Thread: regexp_replace failing on 9.0.4

regexp_replace failing on 9.0.4

From
Rob Sargent
Date:
On our 9.0.4[1] server my regexp_replace is a no-op, but on the 9.0.3[2]
test machine and my 9.1.2[3] dev box all is fine

This is may statement

update cms.segment_data s
set text = regexp_replace(s.text,
      '(^.*)ns/acres/pathology/dx/1.5(.*$)',
     E'\\1ns/acres/pathology/dx/1.6\\2')
from
   dm.payload_segment p,
   support.fix_pathdx_namespace f
where s.id  = p.segment_data_id
and p.item_id = f.item_id
and p.content_version = f.maxversion
;

"UPDATE 76" reported, but zero changes persist



When I just select the regexp like so

select legacy_id,
regexp_replace( substring(s.text, 1, 150) ,
'(^.*)ns/acres/pathology/dx/1.5(.*$)',
E'\\1ns/acres/pathology/dx/1.6\\2')
from
   dm.payload_segment p,
   support.fix_pathdx_namespace f,
   cms.segment_data s
where s.id  = p.segment_data_id
       and p.item_id = f.item_id
       and p.content_version = f.maxversion
;

I get the corrected data (chiefly the "1.6")
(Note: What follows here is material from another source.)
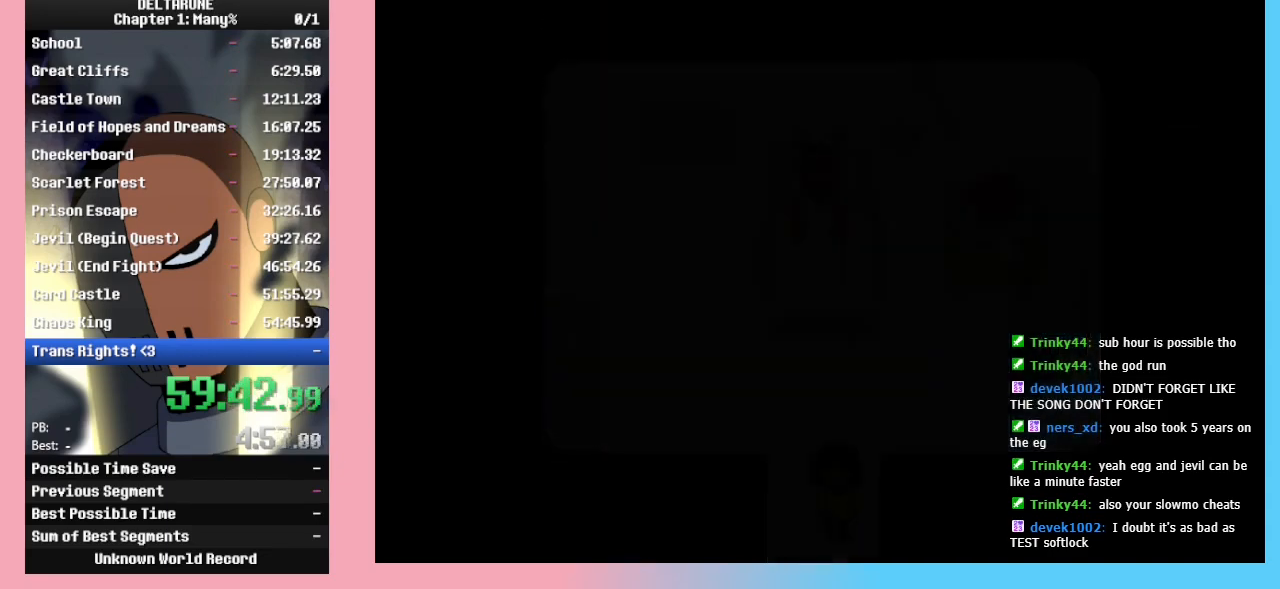
{"keys": ["ctrl_l", "ctrl_r", "shift_l", "shift_r"], "events": [[33, "down", "up"]]}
Can anyone see where I've gone off track?



[1]PostgreSQL 9.0.4 on x86_64-unknown-linux-gnu, compiled by GCC gcc
(SUSE Linux) 4.5.0 20100604 [gcc-4_5-branch revision 160292], 64-bit

[2]PostgreSQL 9.0.3 on x86_64-unknown-linux-gnu, compiled by GCC gcc
(SUSE Linux) 4.5.0 20100604 [gcc-4_5-branch revision 160292], 64-bit

[3]PostgreSQL 9.1.2 on x86_64-unknown-linux-gnu, compiled by gcc
(Ubuntu/Linaro 4.6.1-9ubuntu3) 4.6.1, 64-bit


Re: regexp_replace failing on 9.0.4

From
Tom Lane
Date:
Rob Sargent <robjsargent@gmail.com> writes:
> On our 9.0.4[1] server my regexp_replace is a no-op, but on the 9.0.3[2]
> test machine and my 9.1.2[3] dev box all is fine

AFAICS from the commit logs, there were no changes affecting the regex
code between 9.0.3 and 9.0.4.  I'm suspicious that your data is
different on the different servers.

            regards, tom lane


Re: regexp_replace failing on 9.0.4

From
Rob Sargent
Date:
On 03/18/2013 01:19 PM, Tom Lane wrote:
> Rob Sargent <robjsargent@gmail.com> writes:
>> On our 9.0.4[1] server my regexp_replace is a no-op, but on the 9.0.3[2]
>> test machine and my 9.1.2[3] dev box all is fine
>
> AFAICS from the commit logs, there were no changes affecting the regex
> code between 9.0.3 and 9.0.4.  I'm suspicious that your data is
> different on the different servers.
>
>             regards, tom lane
>
Good to hear, thought I might have glossed over the telling release note
- my usual mo

I restored my dev db from prod just for this run. test and prod are out
of sync by a couple of weeks.

What I had to do ultimately was as follows,

create table support.duplicate_pathdx_namespace
as select item_id, legacy_id, name, locked_by, maxversion,
    regexp_replace(substring(content,1,150),
       '(^.*)ns/acres/pathology/dx/1.5(.*$)',
        E'\\1ns/acres/pathology/dx/1.6\\2')
   || substring(content, 151) as content
from support.fix_pathdx_namespace;

and the update finally stuck, then copied that reconstructed textblock
over to the target production table in an regexp-less update.  Doing the
reg_exp_replace on the whole text blog as part of create temp table did
not work.

I'll double check my dev server from same pre-run dump.

Weird.





Re: regexp_replace failing on 9.0.4

From
Tom Lane
Date:
Rob Sargent <robjsargent@gmail.com> writes:
> On 03/18/2013 01:19 PM, Tom Lane wrote:
>> Rob Sargent <robjsargent@gmail.com> writes:
>>> On our 9.0.4[1] server my regexp_replace is a no-op, but on the 9.0.3[2]
>>> test machine and my 9.1.2[3] dev box all is fine

>> AFAICS from the commit logs, there were no changes affecting the regex
>> code between 9.0.3 and 9.0.4.  I'm suspicious that your data is
>> different on the different servers.

> Good to hear, thought I might have glossed over the telling release note
> - my usual mo

Maybe we're barking up the wrong tree by suspecting the regex itself.
Perhaps the updates were suppressed by a trigger, or the transaction
rolled back instead of committing, or some such?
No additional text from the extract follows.